China's OPPO uses sales rep army, ad blitz to leapfrog over smartphone rivals

By Eveline Danubrata and Sijia Jiang

JAKARTA/HONG KONG, Oct 27 (Reuters) - Chinese smart phone company OPPO doesn't believe in subtle marketing.

It has built a massive network of 320,000 retail outlets across China and other parts of Asia, its sales representatives earn commissions on every phone they sell, and it has filled the airwaves and covered thousands of billboards with advertising based on the endorsement of some of the hottest Asian pop stars.

The company also keeps total control of just about everything, from design to distribution, and making the phones itself rather than farming production out to contract manufacturers. OPPO also sells a lot of devices through its own stores, deals directly with any retail partners rather than through layers of middlemen, and provides them with sales reps and generous incentives.

The aggressive strategy has been working, allowing OPPO to leap ahead of some of its largest rivals who rely much more on online marketing and the network providers to flog their products.

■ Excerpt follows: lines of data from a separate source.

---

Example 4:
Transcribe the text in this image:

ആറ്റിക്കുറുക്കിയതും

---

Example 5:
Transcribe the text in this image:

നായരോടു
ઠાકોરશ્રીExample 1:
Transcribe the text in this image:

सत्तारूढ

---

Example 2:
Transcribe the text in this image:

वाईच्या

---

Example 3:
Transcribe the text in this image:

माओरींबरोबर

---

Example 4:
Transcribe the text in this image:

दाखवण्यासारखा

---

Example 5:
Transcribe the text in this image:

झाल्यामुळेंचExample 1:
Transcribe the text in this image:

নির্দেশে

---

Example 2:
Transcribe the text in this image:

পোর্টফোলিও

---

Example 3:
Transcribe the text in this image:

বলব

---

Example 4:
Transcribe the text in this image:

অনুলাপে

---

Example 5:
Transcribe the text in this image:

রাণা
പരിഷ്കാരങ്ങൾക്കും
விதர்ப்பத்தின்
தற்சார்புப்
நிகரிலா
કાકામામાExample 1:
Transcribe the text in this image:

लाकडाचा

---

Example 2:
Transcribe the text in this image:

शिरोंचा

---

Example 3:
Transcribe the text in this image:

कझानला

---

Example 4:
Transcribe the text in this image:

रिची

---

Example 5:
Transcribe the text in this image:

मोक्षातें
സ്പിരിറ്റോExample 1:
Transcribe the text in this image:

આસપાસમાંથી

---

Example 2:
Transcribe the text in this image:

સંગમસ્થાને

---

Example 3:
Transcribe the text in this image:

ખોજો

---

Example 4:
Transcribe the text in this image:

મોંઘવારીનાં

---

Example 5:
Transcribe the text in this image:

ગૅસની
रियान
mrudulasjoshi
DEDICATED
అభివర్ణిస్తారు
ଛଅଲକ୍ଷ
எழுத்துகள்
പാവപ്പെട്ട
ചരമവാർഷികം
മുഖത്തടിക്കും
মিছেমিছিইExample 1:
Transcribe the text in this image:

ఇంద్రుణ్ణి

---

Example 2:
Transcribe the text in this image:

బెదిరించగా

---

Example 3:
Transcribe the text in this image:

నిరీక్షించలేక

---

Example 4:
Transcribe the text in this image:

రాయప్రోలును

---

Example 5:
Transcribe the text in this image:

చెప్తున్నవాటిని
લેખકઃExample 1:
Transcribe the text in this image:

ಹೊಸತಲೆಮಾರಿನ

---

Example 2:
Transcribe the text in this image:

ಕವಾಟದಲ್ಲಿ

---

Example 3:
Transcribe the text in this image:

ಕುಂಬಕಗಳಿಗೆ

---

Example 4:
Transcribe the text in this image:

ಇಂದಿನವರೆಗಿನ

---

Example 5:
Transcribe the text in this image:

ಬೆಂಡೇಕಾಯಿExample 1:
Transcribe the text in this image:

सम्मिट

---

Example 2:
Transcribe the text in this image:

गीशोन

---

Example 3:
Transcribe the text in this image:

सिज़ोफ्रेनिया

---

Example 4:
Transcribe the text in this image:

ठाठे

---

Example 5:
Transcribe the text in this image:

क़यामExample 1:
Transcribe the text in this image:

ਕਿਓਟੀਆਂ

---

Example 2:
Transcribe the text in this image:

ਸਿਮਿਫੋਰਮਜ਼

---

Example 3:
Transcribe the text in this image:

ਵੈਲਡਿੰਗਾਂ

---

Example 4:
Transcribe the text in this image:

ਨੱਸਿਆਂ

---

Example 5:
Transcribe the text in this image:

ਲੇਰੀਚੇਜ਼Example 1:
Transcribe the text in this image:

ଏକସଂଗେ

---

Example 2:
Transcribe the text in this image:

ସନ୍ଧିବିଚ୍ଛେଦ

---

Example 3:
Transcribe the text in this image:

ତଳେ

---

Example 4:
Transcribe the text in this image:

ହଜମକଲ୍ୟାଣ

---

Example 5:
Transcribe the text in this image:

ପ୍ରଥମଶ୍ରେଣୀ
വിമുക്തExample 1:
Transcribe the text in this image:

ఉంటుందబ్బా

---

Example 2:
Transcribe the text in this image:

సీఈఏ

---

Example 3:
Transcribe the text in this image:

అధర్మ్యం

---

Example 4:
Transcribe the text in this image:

From nowhere a few years ago, OPPO has jumped into fourth place in smart phone sales in the world. In the third quarter, it jumped into first place in China with 17 percent market share, according to research firm Counterpoint. It is No. 2 in Indonesia, and is rapidly growing in India.

In many ways OPPO's marketing success is a testament to how commoditized the smart phone market has become and how the big Asian markets have become increasingly important.

OPPO's phones aren't much different from the medium-priced range of products made by rivals, such as Samsung Electronics and Xiaomi. OPPO, though, has managed to generate a lot of buzz for its phones, such as the R9 "Selfie Expert" that targets Asia's mass of social media users with a relatively powerful camera, making it the best selling smart phone in China in the third quarter.

It has been helped by recent stumbles by Apple Inc, which posted its third successive quarter of declining iPhone sales on Tuesday, and Samsung, which halted production of its fire-prone Galaxy Note 7 phones.

"No other brand could match OPPO's sales bombardment tactic," said a Shijiazhuang, Hebei-based executive with a mobile phone distributor that sells many rival brands.

The big question is whether the strategy is sustainable. OPPO's marketing cost base is higher than brands focused more on online selling, and increasing at a rapid clip. That is fine while it is expanding quickly but may not work if the growth rate slows either because it in any way lags rivals on product development or there is a wider economic dislocation, analysts say.